▸ Problem to work on:
Collect each line of the entries that holds the string "middle".

▸ Source records:

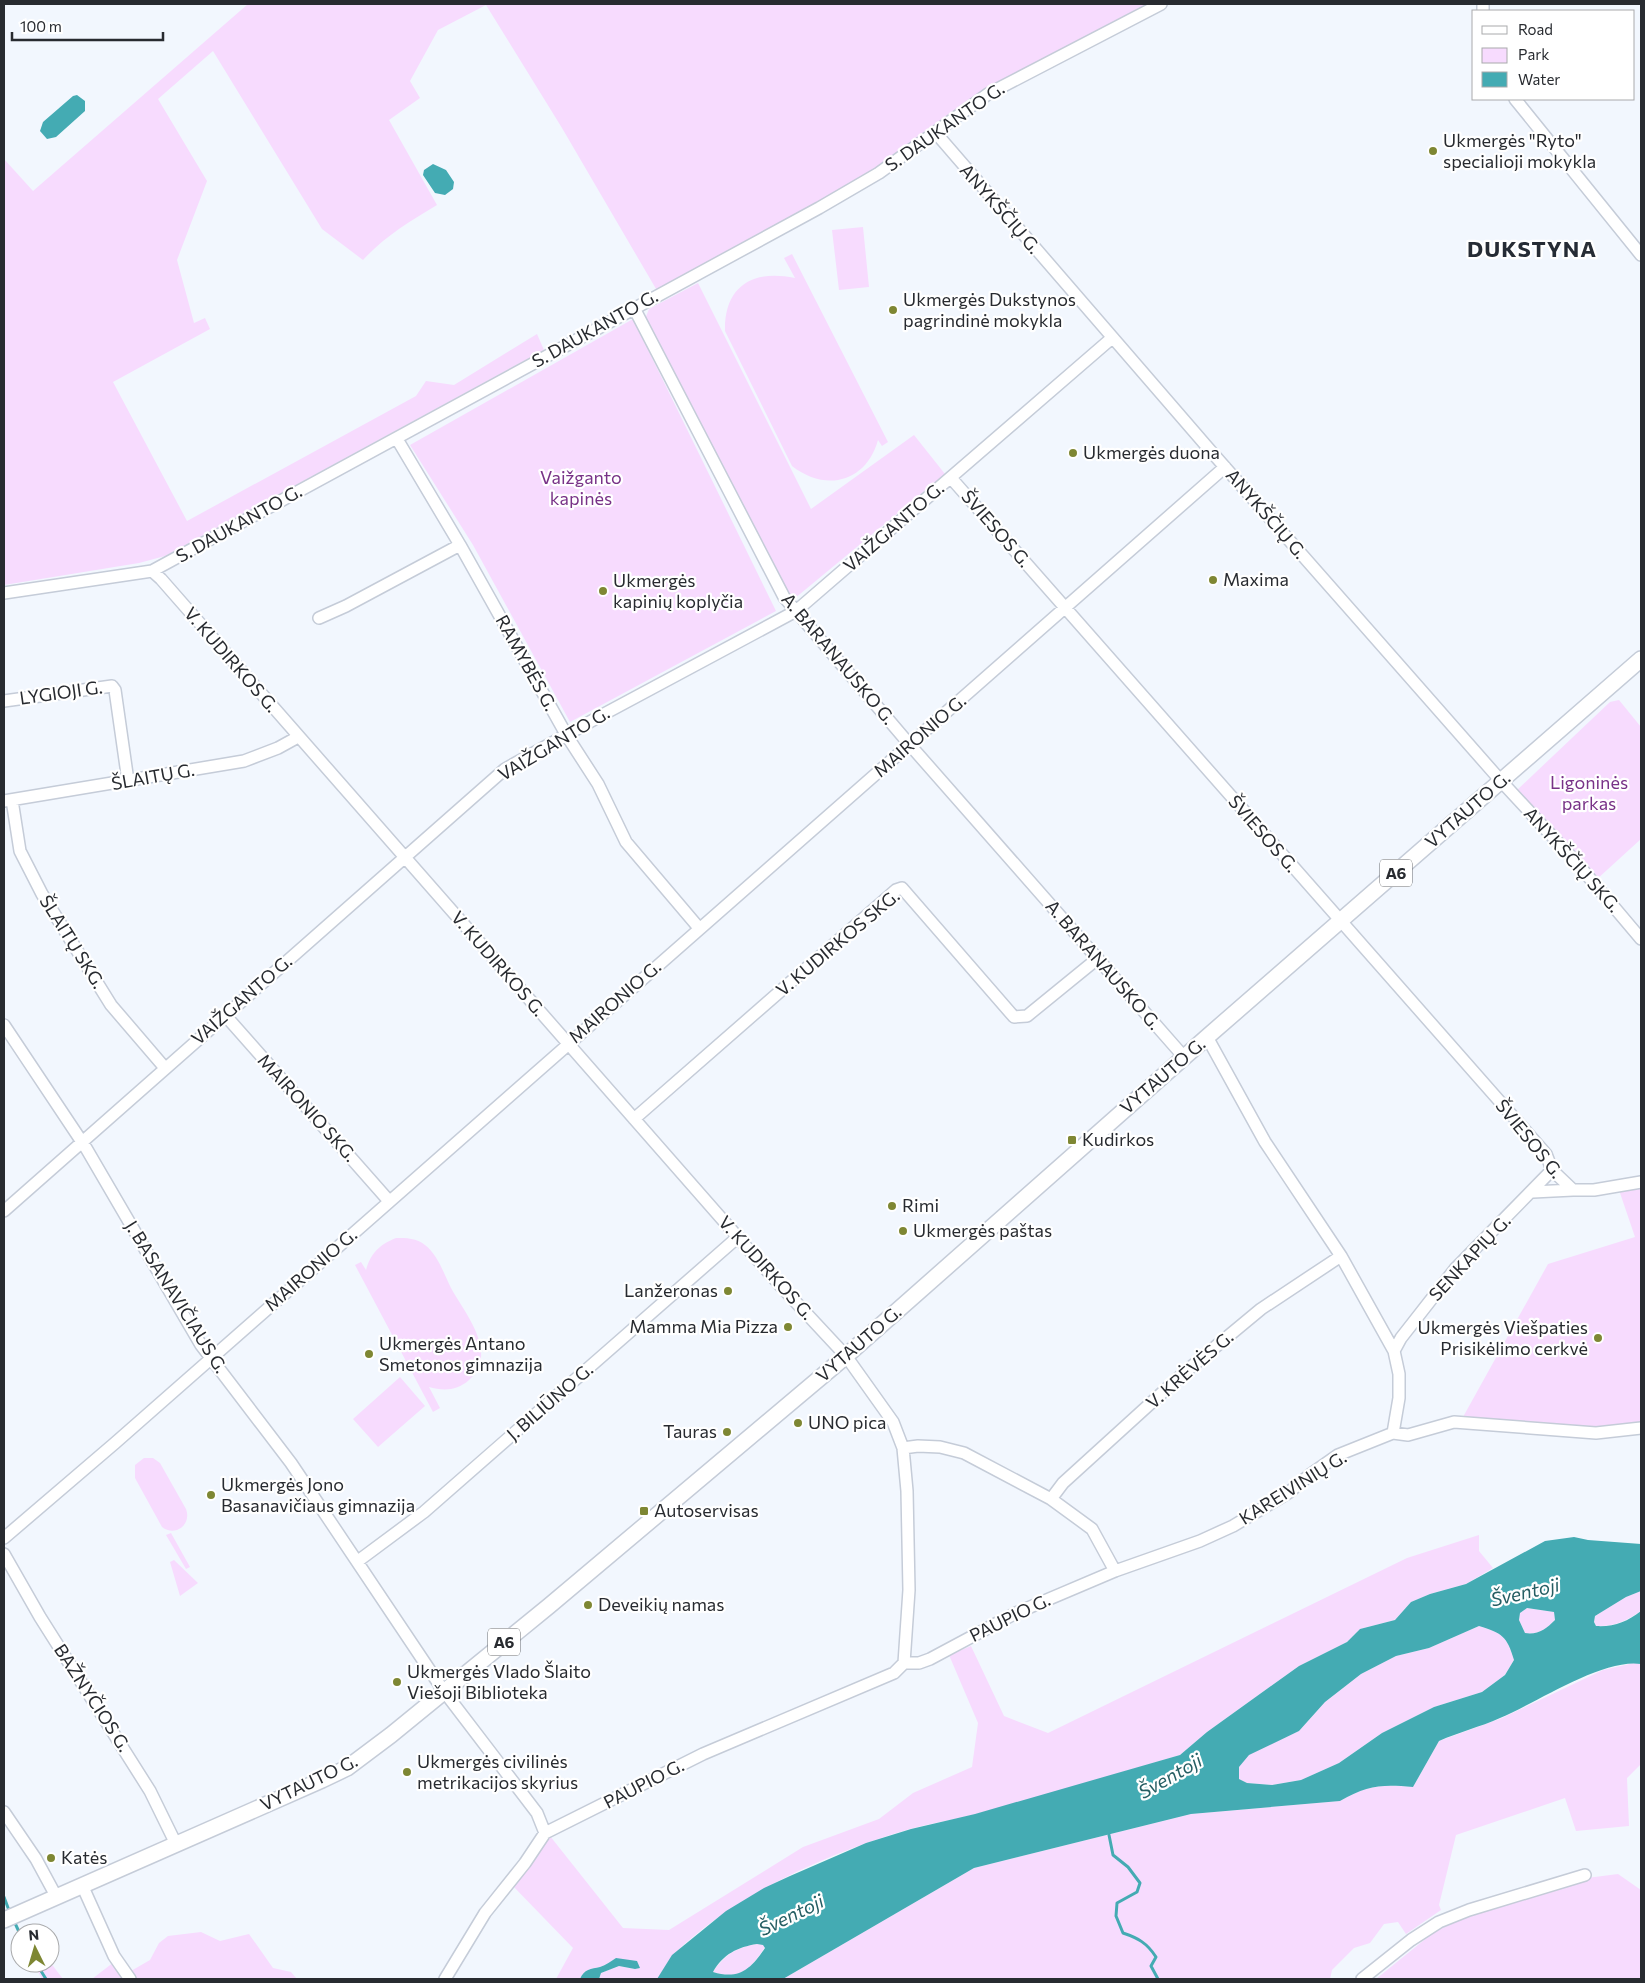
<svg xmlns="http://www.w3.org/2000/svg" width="1645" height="1983" viewBox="0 0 1645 1983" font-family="Commissioner,sans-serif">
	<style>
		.green { fill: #f7dbfe }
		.water { fill: #44abb3; fill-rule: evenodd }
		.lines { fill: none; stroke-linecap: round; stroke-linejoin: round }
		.stream { stroke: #44abb3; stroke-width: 3 }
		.minor-casing { stroke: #c5ccd8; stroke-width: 14 }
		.major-casing { stroke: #c5ccd8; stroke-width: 18 }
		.minor { stroke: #fff; stroke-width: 11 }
		.major { stroke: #fff; stroke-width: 15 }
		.poi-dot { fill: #7e8733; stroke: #fff; stroke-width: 2 }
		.labels { text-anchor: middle; stroke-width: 4.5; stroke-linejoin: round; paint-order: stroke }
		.shield { fill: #fff; stroke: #686b6e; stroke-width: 1 }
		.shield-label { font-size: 16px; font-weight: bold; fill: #282b30 }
		.street-label { font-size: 18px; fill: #282b30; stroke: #fff }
		.poi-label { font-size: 18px; fill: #282b30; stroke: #fff; text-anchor: start }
		.park-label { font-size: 18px; fill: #783287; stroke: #fff }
		.water-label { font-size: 19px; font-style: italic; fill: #255e63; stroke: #fff }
		.district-label { font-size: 22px; font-weight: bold; letter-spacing: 1px; fill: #262c35; stroke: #fff }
	</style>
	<rect width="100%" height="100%" fill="#f2f7fe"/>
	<path class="green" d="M248,4H1161L988,94L879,173L659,294L562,128L486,5L438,30L410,81L420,98L389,120L437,205C410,221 384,237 363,260L322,229L213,51L158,99L207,181L177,260L194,323L205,318L210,329L113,382L187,521L416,396L426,381L454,385L537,334L544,350L165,556L139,563L4,585V159L33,191Z
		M863,227L869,287L839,290L832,230Z
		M792,254L888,442L882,446L878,440C866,483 825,492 792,466L725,331C724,286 753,269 795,278L784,258Z
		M698,283L811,509L914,435L945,474L794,599L786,588L645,319L649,309Z
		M633,319L776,611L570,722L473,545L410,445Z
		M1619,700L1641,727V839L1596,880L1516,791L1610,702Z
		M1641,1185V1424L1595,1430L1463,1417L1548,1264L1635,1237L1619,1190Z
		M396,1238C406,1238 417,1238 425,1245C438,1255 444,1274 451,1288C466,1315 499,1353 469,1380C457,1391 443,1391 429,1387L440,1408L433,1412L355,1265L361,1262L366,1270C371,1253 379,1245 396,1238Z
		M400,1377L425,1406L378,1447L353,1419Z
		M144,1458H153L160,1463L186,1509C192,1525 175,1537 162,1527L135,1478V1465Z
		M171,1533L190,1567L186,1569L166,1535Z
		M1479,1535V1551L1493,1568L1466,1584L1430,1594L1411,1602L1395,1620L1360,1629L1347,1642L1299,1666L1207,1732L1180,1755C1112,1775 1045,1796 976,1814C954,1820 931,1823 910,1829C828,1853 735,1894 674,1954C667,1961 663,1972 657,1979H599L601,1973L619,1966L635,1969L616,1958C611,1961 606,1965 600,1967C591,1969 584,1969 580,1979H556L573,1948L512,1885L550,1836L623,1928L669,1930L803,1847L879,1819L913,1793L972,1767L978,1723L949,1655L971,1646L1004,1716L1048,1733L1407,1558Z
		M174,1560L198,1583L180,1596L170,1562Z
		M1641,1591V1611C1626,1621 1614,1627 1596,1626L1594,1622L1595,1616L1626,1597Z
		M1527,1608L1554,1612L1555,1620C1546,1629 1538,1635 1525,1633L1519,1620L1520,1613Z
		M1479,1626C1502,1633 1507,1636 1514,1660L1505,1675L1482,1692L1434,1707L1382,1733L1339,1763L1301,1780L1272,1785L1247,1783L1239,1779V1767L1249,1754L1299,1731L1325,1702L1361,1674L1396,1656L1429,1648Z
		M1634,1663L1641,1664V1764L1627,1778L1629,1826L1576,1831L1565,1798L1456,1835L1439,1905L1441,1910L1406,1934L1398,1922L1384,1924L1370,1943L1354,1948L1332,1970L1330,1979H783L974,1868L1191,1814L1340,1801C1368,1785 1382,1784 1413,1787L1439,1741L1502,1718L1603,1670Z
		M1618,1874L1641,1890V1979H1376L1434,1932L1470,1915L1587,1878Z
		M201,1932L220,1941L249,1934L273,1968L291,1972L297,1979H92L114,1962L124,1975L150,1960L159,1943L168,1936Z
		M757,1944L763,1945L765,1947C750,1970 740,1980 713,1972C724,1955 737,1947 757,1944Z
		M50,1962L63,1979H42L33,1963Z"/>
	<path class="water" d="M77,95L85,101V111L56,137L47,139L40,131L43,122L73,96Z
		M433,164L446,170L454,182L453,189L445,195L435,193L423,175L424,170Z
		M1574,1537L1588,1540L1641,1544V1591L1626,1597L1595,1616L1594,1622L1596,1626C1614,1627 1627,1622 1641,1611V1664C1603,1658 1536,1703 1500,1718C1480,1727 1459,1732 1439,1741L1413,1787C1382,1784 1368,1785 1340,1801L1191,1814L974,1868L783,1979H657L672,1955L726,1911L764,1888L790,1876L866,1843L911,1829L975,1814L1180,1755L1207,1732L1299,1666L1347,1642L1360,1629L1395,1620L1411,1602L1430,1594L1466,1584L1545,1541ZM1527,1608L1554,1612L1555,1620C1546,1629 1538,1635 1525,1633L1519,1620L1520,1613ZM1479,1626C1502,1633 1507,1636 1514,1660L1505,1675L1482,1692L1434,1707L1382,1733L1339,1763L1301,1780L1272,1785L1247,1783L1239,1779V1767L1249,1755L1299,1731L1325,1702L1361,1674L1396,1656L1429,1648ZM757,1944L763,1945L765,1948C751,1969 739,1980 713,1972C723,1954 738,1947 757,1944Z
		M616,1958L637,1961L640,1968L635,1969L619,1966L601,1973L599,1979H580C584,1969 591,1969 600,1967C606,1965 611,1961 616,1958Z"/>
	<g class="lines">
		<path class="stream" d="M1109,1835L1113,1855L1128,1867L1140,1883L1137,1892L1117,1903L1116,1916L1123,1933C1138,1938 1147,1943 1156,1957L1151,1966L1158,1979
			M4,1897L10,1913
			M14,1921L20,1934
			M36,1963L46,1979"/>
		<g class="minor-casing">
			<path id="minor" d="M1483,4V11
				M1515,99L1641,255
				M935,132L1209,449L1501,781L1576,862L1641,939
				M634,308L784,597L910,745L1184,1057
				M397,439L460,545L567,736L598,784L626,842L699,928
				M951,478L1546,1154L1552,1170L1573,1190H1594L1641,1182
				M152,571L161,579L778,1283L846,1356L893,1422L903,1448L907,1491L909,1590L904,1663
				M4,593L152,571L819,208L879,173L988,94L1161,4
				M319,618L346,606L460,545
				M4,701L112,686L115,690L128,781
				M12,800L20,851L42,894L111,1005L165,1068
				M4,801L244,761L278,748L298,737
				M225,1015L389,1201
				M4,1025L86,1148L201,1345L291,1463L443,1690L537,1813L545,1833
				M1207,1037L1265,1142L1341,1256L1394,1351L1399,1374V1398L1393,1433
				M634,1119L896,890L902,888L1014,1017L1027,1016L1097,959
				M1533,1192L1573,1190
				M4,1211L505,769L604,714L796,611L1112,338
				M1394,1351L1401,1338L1455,1269L1552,1170
				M903,1448L918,1446L940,1447L964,1453L1051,1499L1092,1529L1115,1571
				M1051,1499L1063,1483L1185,1372L1261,1309L1341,1256
				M4,1538L115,1443L1225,467
				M4,1554L40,1617L150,1791L176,1844
				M358,1561L424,1512L738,1237
				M4,1812L36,1859L56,1896
				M82,1885L114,1956L130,1979
				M445,1979L485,1913L525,1863L545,1833L703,1754L894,1673L904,1663H919L930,1659L1016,1613L1115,1571L1200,1541L1233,1526L1288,1493L1311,1474L1338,1455L1393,1433L1408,1435L1454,1422L1596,1433L1641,1428
				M1362,1979L1411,1940L1439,1922L1469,1910L1585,1875"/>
		</g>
		<g class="major-casing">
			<path id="major" d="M4,1920L322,1780L347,1768L391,1735L549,1606L846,1356L1207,1037L1641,659"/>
		</g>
		<use href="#minor" class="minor"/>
		<use href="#major" class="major"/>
	</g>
	<g class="poi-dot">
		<circle cx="1433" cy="151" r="5"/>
		<circle cx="893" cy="310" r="5"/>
		<circle cx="1073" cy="453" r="5"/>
		<circle cx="1213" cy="580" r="5"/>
		<circle cx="603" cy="591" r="5"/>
		<rect x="1067" y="1135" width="10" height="10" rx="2.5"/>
		<circle cx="892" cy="1206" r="5"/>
		<circle cx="903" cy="1231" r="5"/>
		<circle cx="728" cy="1291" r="5"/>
		<circle cx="788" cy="1327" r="5"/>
		<circle cx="1598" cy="1338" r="5"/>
		<circle cx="369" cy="1354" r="5"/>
		<circle cx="798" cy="1423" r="5"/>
		<circle cx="727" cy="1432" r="5"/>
		<circle cx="211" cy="1495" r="5"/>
		<rect x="639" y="1506" width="10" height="10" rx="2.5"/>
		<circle cx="588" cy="1605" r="5"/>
		<circle cx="397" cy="1682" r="5"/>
		<circle cx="407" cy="1772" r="5"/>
		<circle cx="51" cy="1858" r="5"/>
	</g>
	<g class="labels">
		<g class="shield">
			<rect x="1380" y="859.5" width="32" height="27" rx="4"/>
			<rect x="488" y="1628.5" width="32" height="27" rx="4"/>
		</g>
		<g class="shield-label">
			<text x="1396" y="879">A6</text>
			<text x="504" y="1648">A6</text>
		</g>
		<g class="street-label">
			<text transform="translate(945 127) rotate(-35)" y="6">S. DAUKANTO G.</text>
			<text transform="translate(1000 209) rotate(49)" y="6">ANYKŠČIŲ G.</text>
			<text transform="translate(595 329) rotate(-29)" y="6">S. DAUKANTO G.</text>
			<text transform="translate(1266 514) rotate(49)" y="6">ANYKŠČIŲ G.</text>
			<text transform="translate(239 524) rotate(-29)" y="6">S. DAUKANTO G.</text>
			<text transform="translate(894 527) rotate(-41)" y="6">VAIŽGANTO G.</text>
			<text transform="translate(996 529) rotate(49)" y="6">ŠVIESOS G.</text>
			<text transform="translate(838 659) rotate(50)" y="6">A. BARANAUSKO G.</text>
			<text transform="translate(231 660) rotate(49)" y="6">V. KUDIRKOS G.</text>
			<text transform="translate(526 663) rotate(61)" y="6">RAMYBĖS G.</text>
			<text transform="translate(61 693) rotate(-8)" y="6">LYGIOJI G.</text>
			<text transform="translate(920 736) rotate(-41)" y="6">MAIRONIO G.</text>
			<text transform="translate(554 744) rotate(-31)" y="6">VAIŽGANTO G.</text>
			<text transform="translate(153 777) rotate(-10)" y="6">ŠLAITŲ G.</text>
			<text transform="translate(1468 810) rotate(-41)" y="6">VYTAUTO G.</text>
			<text transform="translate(1263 834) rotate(49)" y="6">ŠVIESOS G.</text>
			<text transform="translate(1572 860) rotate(48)" y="6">ANYKŠČIŲ SKG.</text>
			<text transform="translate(72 942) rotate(58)" y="6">ŠLAITŲ SKG.</text>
			<text transform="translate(838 943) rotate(-40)" y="6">V. KUDIRKOS SKG.</text>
			<text transform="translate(498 964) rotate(49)" y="6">V. KUDIRKOS G.</text>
			<text transform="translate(1103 965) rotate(49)" y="6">A. BARANAUSKO G.</text>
			<text transform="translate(242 1000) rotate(-41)" y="6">VAIŽGANTO G.</text>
			<text transform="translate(615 1002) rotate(-41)" y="6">MAIRONIO G.</text>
			<text transform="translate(1163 1076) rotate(-41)" y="6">VYTAUTO G.</text>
			<text transform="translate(307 1108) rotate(48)" y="6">MAIRONIO SKG.</text>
			<text transform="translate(1529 1139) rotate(51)" y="6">ŠVIESOS G.</text>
			<text transform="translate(1470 1258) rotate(-47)" y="6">SENKAPIŲ G.</text>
			<text transform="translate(766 1268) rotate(48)" y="6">V. KUDIRKOS G.</text>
			<text transform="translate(311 1270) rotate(-41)" y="6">MAIRONIO G.</text>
			<text transform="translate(176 1297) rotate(58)" y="6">J. BASANAVIČIAUS G.</text>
			<text transform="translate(859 1344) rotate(-41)" y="6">VYTAUTO G.</text>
			<text transform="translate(1190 1370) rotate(-41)" y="6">V. KRĖVĖS G.</text>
			<text transform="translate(550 1402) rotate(-41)" y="6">J. BILIŪNO G.</text>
			<text transform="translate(1293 1488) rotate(-32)" y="6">KAREIVINIŲ G.</text>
			<text transform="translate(1010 1618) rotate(-26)" y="6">PAUPIO G.</text>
			<text transform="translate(92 1698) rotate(57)" y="6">BAŽNYČIOS G.</text>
			<text transform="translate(309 1783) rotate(-26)" y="6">VYTAUTO G.</text>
			<text transform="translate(644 1784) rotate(-27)" y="6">PAUPIO G.</text>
		</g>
		<g class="poi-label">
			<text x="1443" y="147">Ukmergės "Ryto"<tspan x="1443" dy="21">specialioji mokykla</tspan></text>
			<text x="903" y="306">Ukmergės Dukstynos<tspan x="903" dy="21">pagrindinė mokykla</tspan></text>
			<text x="1083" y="459">Ukmergės duona</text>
			<text x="1223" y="586">Maxima</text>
			<text x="613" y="587">Ukmergės<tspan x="613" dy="21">kapinių koplyčia</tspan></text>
			<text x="1082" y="1146">Kudirkos</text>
			<text x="902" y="1212">Rimi</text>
			<text x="913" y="1237">Ukmergės paštas</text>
			<text x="718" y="1297" text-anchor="end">Lanžeronas</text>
			<text x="778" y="1333" text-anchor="end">Mamma Mia Pizza</text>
			<text x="1588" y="1334" text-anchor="end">Ukmergės Viešpaties<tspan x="1588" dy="21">Prisikėlimo cerkvė</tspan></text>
			<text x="379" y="1350">Ukmergės Antano<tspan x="379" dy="21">Smetonos gimnazija</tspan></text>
			<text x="808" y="1429">UNO pica</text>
			<text x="717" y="1438" text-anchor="end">Tauras</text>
			<text x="221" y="1491">Ukmergės Jono<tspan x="221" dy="21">Basanavičiaus gimnazija</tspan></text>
			<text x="654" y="1517">Autoservisas</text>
			<text x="598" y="1611">Deveikių namas</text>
			<text x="407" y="1678">Ukmergės Vlado Šlaito<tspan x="407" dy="21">Viešoji Biblioteka</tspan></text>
			<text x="417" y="1768">Ukmergės civilinės<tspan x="417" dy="21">metrikacijos skyrius</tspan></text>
			<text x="61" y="1864">Katės</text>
		</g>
		<g class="park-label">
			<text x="581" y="484">Vaižganto<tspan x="581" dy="21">kapinės</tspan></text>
			<text x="1589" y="789">Ligoninės<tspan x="1589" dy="21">parkas</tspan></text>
		</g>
		<g class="water-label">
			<text transform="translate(1525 1592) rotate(-13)" y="7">Šventoji</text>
			<text transform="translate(1170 1776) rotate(-30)" y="7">Šventoji</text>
			<text transform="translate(791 1915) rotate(-26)" y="7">Šventoji</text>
		</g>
		<g class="district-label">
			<text x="1532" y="257">DUKSTYNA</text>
		</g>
	</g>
	<rect width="1645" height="1983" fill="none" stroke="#282b30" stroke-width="10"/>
	<rect x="1472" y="10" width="162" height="90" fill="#ffffff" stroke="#a9aaac"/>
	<rect x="1482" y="26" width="25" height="8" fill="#ffffff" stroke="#a9aaac"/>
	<text x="1518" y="35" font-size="15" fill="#282b30">Road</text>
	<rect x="1482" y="48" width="25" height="15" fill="#f7dbfe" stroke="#a9aaac"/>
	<text x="1518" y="60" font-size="15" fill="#282b30">Park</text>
	<rect x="1482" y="72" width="25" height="15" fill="#44abb3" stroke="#a9aaac"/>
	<text x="1518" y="85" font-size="15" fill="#282b30">Water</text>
	<g transform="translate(35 1948) rotate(355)"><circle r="24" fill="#ffffff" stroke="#a9aaac"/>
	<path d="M0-4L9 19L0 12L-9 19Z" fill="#7e8733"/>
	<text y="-8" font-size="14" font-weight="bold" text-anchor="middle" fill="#282b30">N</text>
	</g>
	<path d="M12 32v8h151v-8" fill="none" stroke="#282b30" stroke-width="2.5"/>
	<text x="20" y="32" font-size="15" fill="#282b30" stroke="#ffffff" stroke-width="4" paint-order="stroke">100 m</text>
</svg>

▸ Response to this exercise:
		.labels { text-anchor: middle; stroke-width: 4.5; stroke-linejoin: round; paint-order: stroke }
	<text y="-8" font-size="14" font-weight="bold" text-anchor="middle" fill="#282b30">N</text>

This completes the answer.